Introducing S2

Elevate the beating heart of data systems.

Our team has worked a lot on reliable real-time ingest, where The Log is foundational. We loved the serverless experience of object storage, but it simply did not exist for streaming data.

We believe the humble log – the stream – deserves to be a cloud storage primitive.

With S2, we are previewing just that: S2 is the Stream Store, our interpretation of streaming for the cloud era.

What if streams had the primacy of objects?

Object storage has been nothing short of revolutionary. S3 broke ground in 2006 with simple storage operations on named objects – and 18 years later, S3 Express One Zone even allows appends. But ultimately, object storage is all about blobs and byte ranges. It is best for data at rest. Our vision of stream storage is predicated on the idea that the demands of data in motion need a fresh perspective.

With S2, you are elevated to the natural granularity of records. Writes to an S2 stream are appended at the tail, and even if multiple writers are acting at a time, S2 will durably sequence all records. S2 takes care of serving your reads efficiently, whether you need to start streaming from seconds ago or years. Streams can also be tailed in real-time, which is not possible with a blob in S3.

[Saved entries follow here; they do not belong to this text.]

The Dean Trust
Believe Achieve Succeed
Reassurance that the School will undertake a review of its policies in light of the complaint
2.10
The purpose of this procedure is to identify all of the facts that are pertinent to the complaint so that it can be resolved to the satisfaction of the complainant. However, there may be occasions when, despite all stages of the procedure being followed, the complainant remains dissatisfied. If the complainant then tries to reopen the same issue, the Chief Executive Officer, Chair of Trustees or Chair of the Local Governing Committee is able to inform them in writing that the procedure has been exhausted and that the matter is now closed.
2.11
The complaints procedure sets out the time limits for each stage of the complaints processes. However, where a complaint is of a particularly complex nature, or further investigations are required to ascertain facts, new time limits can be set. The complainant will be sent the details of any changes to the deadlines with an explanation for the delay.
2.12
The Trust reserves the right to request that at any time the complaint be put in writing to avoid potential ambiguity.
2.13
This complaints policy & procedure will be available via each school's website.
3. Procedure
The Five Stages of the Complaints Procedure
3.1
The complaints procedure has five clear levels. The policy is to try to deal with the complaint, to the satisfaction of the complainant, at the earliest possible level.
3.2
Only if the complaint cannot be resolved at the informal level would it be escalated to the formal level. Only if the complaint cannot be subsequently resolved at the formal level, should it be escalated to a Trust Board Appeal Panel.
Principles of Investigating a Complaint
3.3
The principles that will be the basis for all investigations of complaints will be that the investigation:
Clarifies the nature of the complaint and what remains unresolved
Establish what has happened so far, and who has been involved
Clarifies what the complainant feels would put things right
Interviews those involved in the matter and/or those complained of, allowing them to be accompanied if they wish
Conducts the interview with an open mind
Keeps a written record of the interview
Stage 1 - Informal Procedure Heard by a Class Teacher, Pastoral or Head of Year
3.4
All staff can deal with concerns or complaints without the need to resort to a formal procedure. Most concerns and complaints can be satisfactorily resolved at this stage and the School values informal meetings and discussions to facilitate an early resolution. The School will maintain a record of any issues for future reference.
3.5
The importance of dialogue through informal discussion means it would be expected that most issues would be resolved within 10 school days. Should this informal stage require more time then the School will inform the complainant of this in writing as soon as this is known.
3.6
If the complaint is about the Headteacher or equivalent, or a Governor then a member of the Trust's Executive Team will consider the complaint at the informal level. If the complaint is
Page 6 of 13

Object StorageStream Storage
Blobs and byte rangesRecords and sequence numbers
PUT / GET / DELETE value of a named Object in a BucketAPPEND / READ / TRIM records on a named Stream in a Basin
Cumbersome and expensive for granular appendsEasy and cheap to append records

Just like buckets are a namespace for objects, basins play that role for streams in S2. Basins and streams lean into the scale of the cloud – there is no limit on how many you can have, or how long data can be retained.

Want to model streams per user? Do it, this isn't Kafka. There are no cluster limitations to wrangle, and no infrastructure to tune.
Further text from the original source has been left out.